*CONSIGNES:*
A: Dans l'entretien avec Macky Sall, combien de kilogrammes d'engrais par hectare l'agriculture africaine utilise-t-elle ?
B: Les affirmations suivantes concordent-elles avec l'entretien avec Macky Sall ? (i) Le prix de l'engrais a doublé en Afrique. (ii) Macky Sall a porté trois messages au président Poutine au nom de l'Afrique. (iii) Macky Sall a été interviewé depuis Dakar. Répondez par oui ou non, avec les mots décisifs de l'entretien cités tels quels.

*TEXTE SOURCE:*
========================

Macky Sall, président du Sénégal et de l’Union Africaine, était l’invité de RFI et de France 24. Interviewé depuis Paris, il revient sur sa récente rencontre avec Vladimir Poutine à Sotchi, en Russie. Au cours de cette visite, Macky Sall a alerté sur le danger d’une famine en Afrique, une conséquence directe du conflit en Ukraine. Il est aussi revenu sur la politique intérieure du Sénégal où l’opposition dénonce une mise à l’écart alors que les législatives approchent.

RFI/France 24 : Le 3 juin, vous avez rencontré le président russe Vladimir Poutine à Sotchi, afin de plaider en faveur de corridors alimentaires pour l’exportation du blé, des céréales, des engrais. La question qui se pose est celle de la crainte de famine, de crise alimentaire, mais n’y-a-t-il pas d’autres sources d’approvisionnements possibles, et le secrétaire général de l’ONU, quand il parle d’un ouragan de famine, ne dramatise-t-il pas la situation ?

Macky Sall : Je voudrais dire que lorsque je me suis rendu à Sotchi, au nom de l’Afrique, c’est parce que nous vivons déjà cette pénurie de céréales sur le continent, nous vivons aussi cette pénurie des engrais. Vous savez que l’agriculture africaine est une agriculture peu productive. Du fait de la faible utilisation des engrais, nous sommes à 17 kilogrammes par hectare alors qu’en Europe, on est à 100 kilogrammes d’engrais par hectare. 

On avait déjà une agriculture peu productive, et aujourd’hui le prix de l’engrais est multiplié par trois en Afrique.

Quand je suis allé voir le président Poutine, il y avait trois messages au nom de l’Afrique. Le premier message, c’est qu’il fallait tout faire pour aider à libérer les céréales d’Ukraine, à partir de la mer Noire par le port d’Odessa, et que la Russie ne crée pas de difficultés pour cette exportation.

La deuxième demande est que nous voulons également accéder aux céréales russes et surtout aux engrais : tout ce qui est ammoniaque, potasse ou urée. Ce sont des éléments importants qui étaient achetés en Russie et aussi en Ukraine, surtout le blé.

La troisième demande, c’est que nous souhaitons la fin de la guerre, nous souhaitons une désescalade. Pour ce faire, nous demandons d’engager des discussions avec l’Ukraine et avec les autres pays, qui sont aussi partie prenante aujourd’hui de ce conflit.

========================

*DONNÉES RÉPERTORIÉES:*
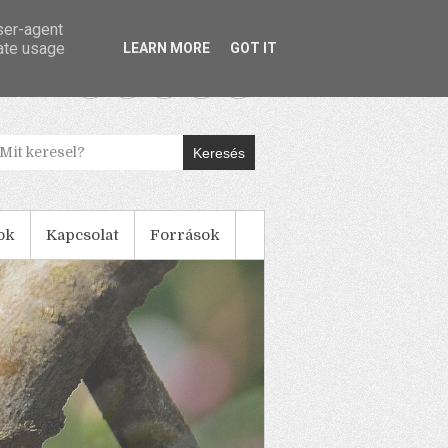
user-agent
rate usage
LEARN MORE
GOT IT
Keresés
ok
Kapcsolat
Források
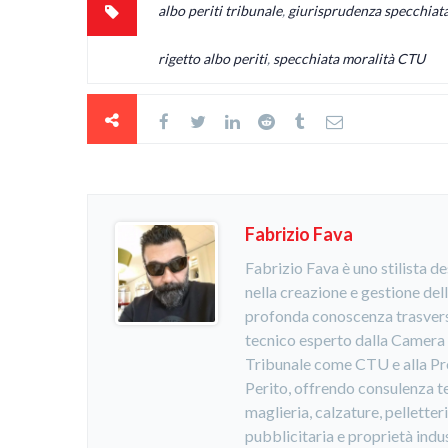
albo periti tribunale
,
giurisprudenza specchiata
rigetto albo periti
,
specchiata moralità CTU
Fabrizio Fava
Fabrizio Fava è uno stilista d
nella creazione e gestione de
profonda conoscenza trasvers
tecnico esperto dalla Camera 
Tribunale come CTU e alla P
Perito, offrendo consulenza te
maglieria, calzature, pellette
pubblicitaria e proprietà indu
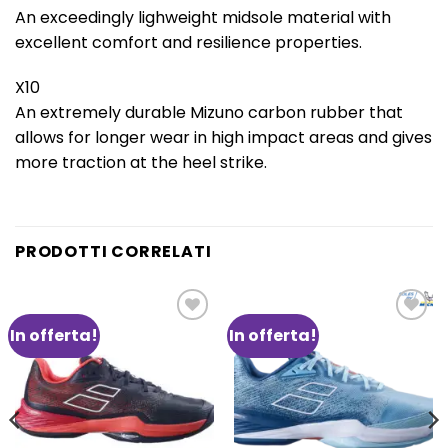
An exceedingly lighweight midsole material with
excellent comfort and resilience properties.
X10
An extremely durable Mizuno carbon rubber that
allows for longer wear in high impact areas and gives
more traction at the heel strike.
PRODOTTI CORRELATI
In offerta!
In offerta!
Aggiungi
Aggiungi
alla lista
alla lista
dei
dei
desideri
desideri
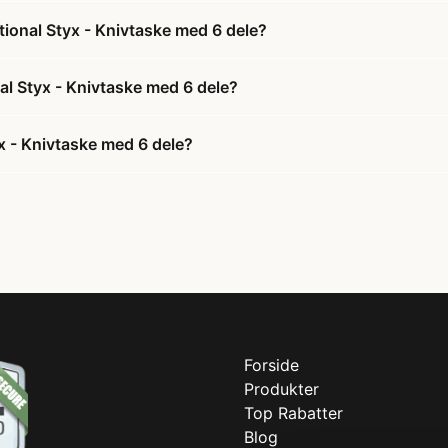
tional Styx - Knivtaske med 6 dele?
nal Styx - Knivtaske med 6 dele?
x - Knivtaske med 6 dele?
Forside
Produkter
Top Rabatter
Blog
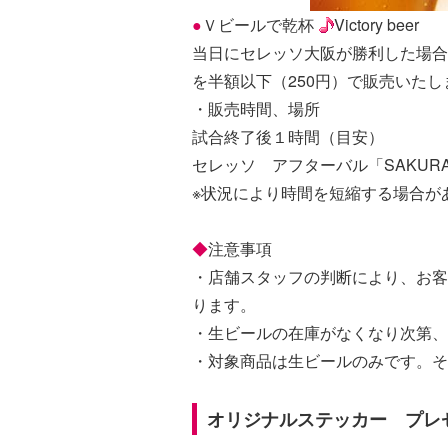
●
Ｖビールで乾杯
Victory beer
当日にセレッソ大阪が勝利した場合に
を半額以下（250円）で販売いたし
・販売時間、場所
試合終了後１時間（目安）
セレッソ アフターバル「SAKURA
※状況により時間を短縮する場合が
◆
注意事項
・店舗スタッフの判断により、お客
ります。
・生ビールの在庫がなくなり次第、
・対象商品は生ビールのみです。そ
オリジナルステッカー プレ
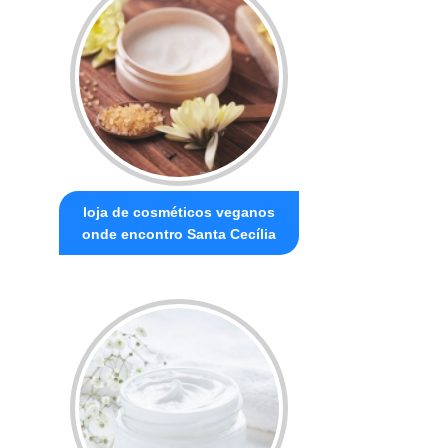
loja de cosméticos veganos
onde encontro Santa Cecília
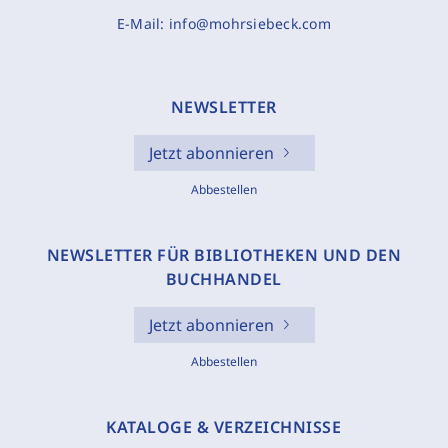
E-Mail:
info@mohrsiebeck.com
NEWSLETTER
Jetzt abonnieren
Abbestellen
NEWSLETTER FÜR BIBLIOTHEKEN UND DEN
BUCHHANDEL
Jetzt abonnieren
Abbestellen
KATALOGE & VERZEICHNISSE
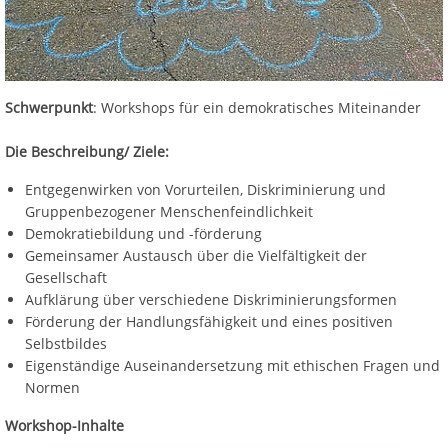
Schwerpunkt
: Workshops für ein demokratisches Miteinander
Die Beschreibung/ Ziele:
Entgegenwirken von Vorurteilen, Diskriminierung und
Gruppenbezogener Menschenfeindlichkeit
Demokratiebildung und -förderung
Gemeinsamer Austausch über die Vielfältigkeit der
Gesellschaft
Aufklärung über verschiedene Diskriminierungsformen
Förderung der Handlungsfähigkeit und eines positiven
Selbstbildes
Eigenständige Auseinandersetzung mit ethischen Fragen und
Normen
Workshop-Inhalte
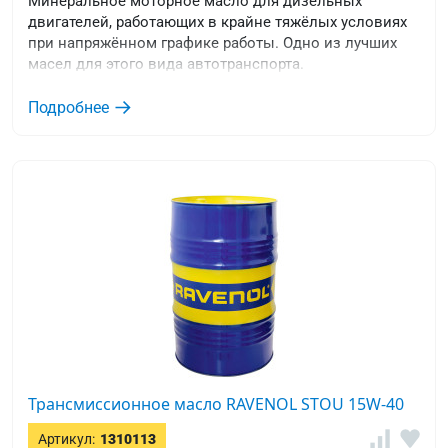
Минеральное моторное масло для дизельных
двигателей, работающих в крайне тяжёлых условиях
при напряжённом графике работы. Одно из лучших
масел для этого вида автотранспорта.
Подробнее
Трансмиссионное масло RAVENOL STOU 15W-40
Артикул:
1310113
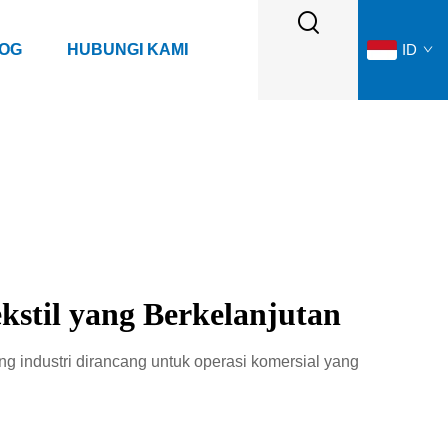
LOG
HUBUNGI KAMI
ID
stil yang Berkelanjutan
ng industri dirancang untuk operasi komersial yang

========================

*RÉPONSES:*
A: 17 kilogrammes par hectare.

B:
(i) Non : « aujourd’hui le prix de l’engrais est multiplié par trois en Afrique ».
(ii) Oui : « il y avait trois messages au nom de l’Afrique ».
(iii) Non : « Interviewé depuis Paris ».